Source Lire, avril 2006
Propos recueillis par Philippe Delaroche 

Pour illustrer les propos de son dernier essai au sous-titre éloquent,  le pédopsychiatre marseillais se livre. Il parle avec verve de sa fille et de la mort de ses parents. .

Avec ce onzième livre, vous mettez l'accent sur la séparation. Pourquoi faut-il apprendre à se séparer?
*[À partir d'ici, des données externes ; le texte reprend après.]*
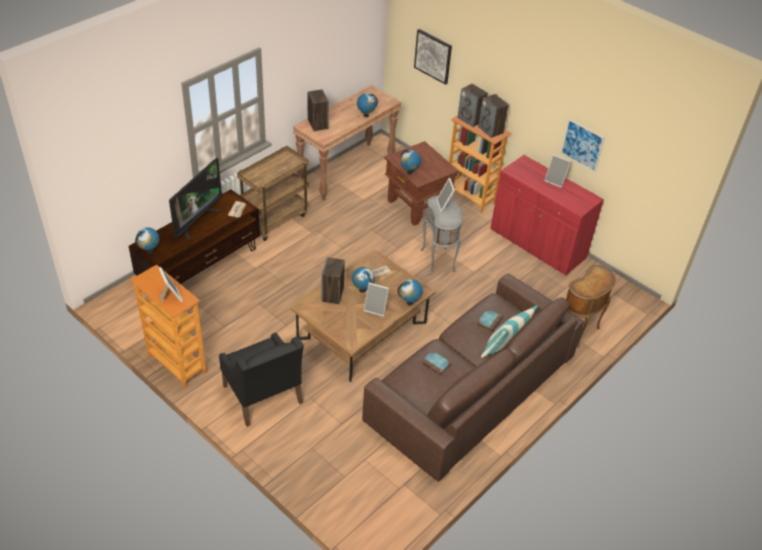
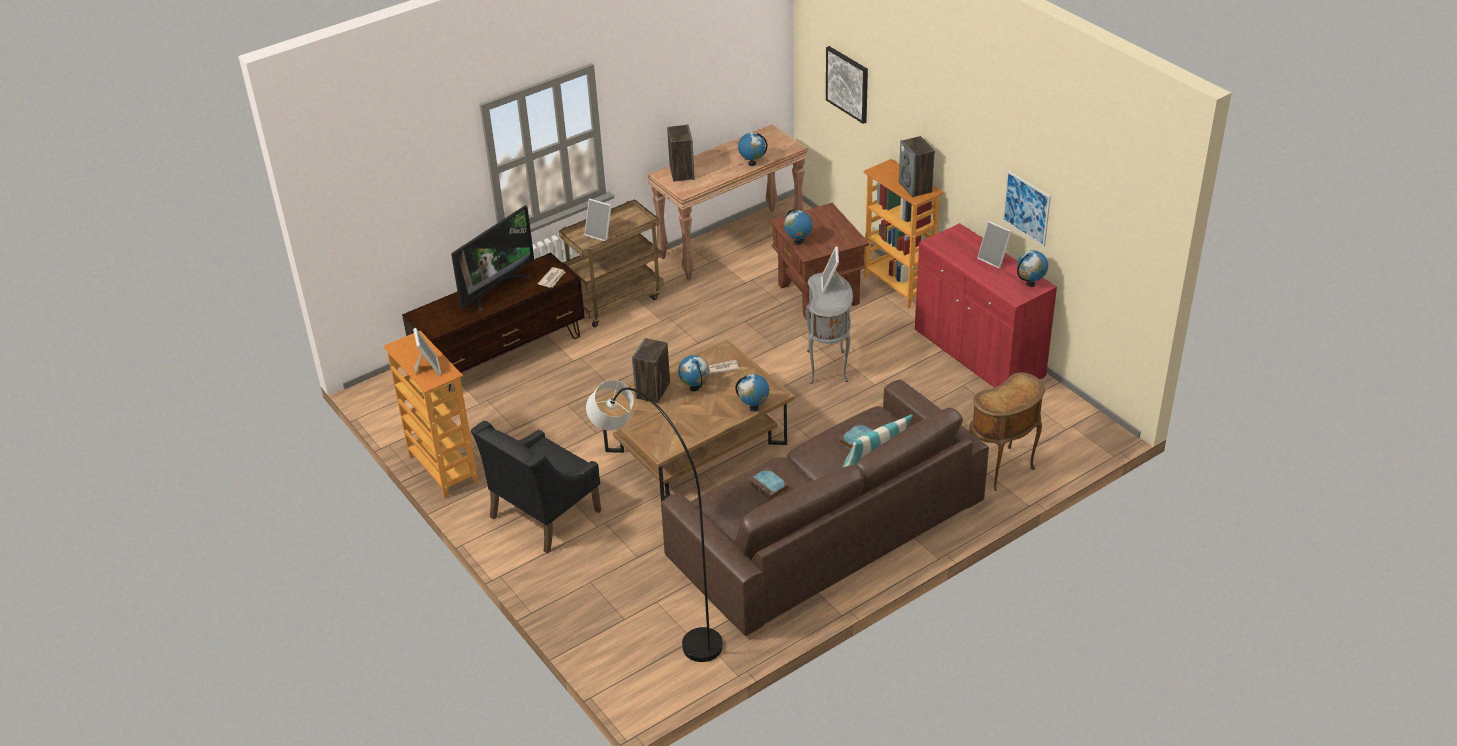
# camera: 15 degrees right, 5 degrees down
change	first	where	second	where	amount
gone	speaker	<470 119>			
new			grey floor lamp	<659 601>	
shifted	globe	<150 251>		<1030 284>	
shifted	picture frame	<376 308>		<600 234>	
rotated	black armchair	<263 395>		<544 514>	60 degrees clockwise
Marcel Rufo: Le métier des parents, c'est de savoir se séparer de ses enfants. Je l'associe à la notion de liberté: la liberté de l'individu partant à la conquête du monde. Je crois honnêtement que les parents d'aujourd'hui ont fait d'extraordinaires progrès par rapport à nos parents, mais l'effet pervers de ces progrès est qu'ils ne lâchent plus leurs enfants et s'intéressent trop à leur vie. J'y vois l'intrusion des parents dans une fureur du bonheur. Osons le dire et le redire: il n'y a pas de vie sans difficulté! «Soyez heureux, soyez gai, soyez déstressé...»: j'en ai assez de ces recettes! C'est un peu bêta. On se fabrique plus dans les difficultés, dans les séparations, dans les aléas de notre vie qu'à seriner: «On s'aime, on s'aime tous, on doit s'aimer.» Ou alors, les gens qui écrivent ça ne font pas le même métier que moi... A se demander si certains psychiatres rencontrent des cas graves. Moi, je vois des choses difficiles, qui relèvent de la clinique, du versant sombre de notre existence, où les relations ne sont pas bonnes, où il y a des malheurs, où l'on est déprimé pour de vrai et non superficiellement.

Quoique reconnue vitale dans la marche vers la maturité, la séparation est-elle plus redoutée que naguère?

Marcel Rufo. Ce qui me paraît éclatant aujourd'hui, c'est l'importance absolue de l'école. Prenons l'exemple, un peu caricatural, des enfants en classe préparatoire. On ne peut pas se figurer la présence des parents autour de ces élèves. Pour l'avoir moi-même vécu, je peux dire que le fait que ma fille ait préparé et intégré Normale sup est pour moi un traumatisme. Je ne dis pas que je ne suis pas fier de son succès, mais dans le fond pourquoi devrais-je en être fier? De nos jours, les parents participent beaucoup à l'avenir de leurs enfants, ce qui n'était pas le cas auparavant. Une des évolutions profondes de la famille consiste à dire: «Nous construisons ensemble ton avenir.» Je ne suis pas sûr que ce soit la bonne solution, et que l'avenir ne soit pas quelque chose d'exceptionnellement individuel par rapport à la famille.

Cela signifie-t-il que les parents d'aujourd'hui projettent, sans le soupçonner, beaucoup trop leur histoire personnelle?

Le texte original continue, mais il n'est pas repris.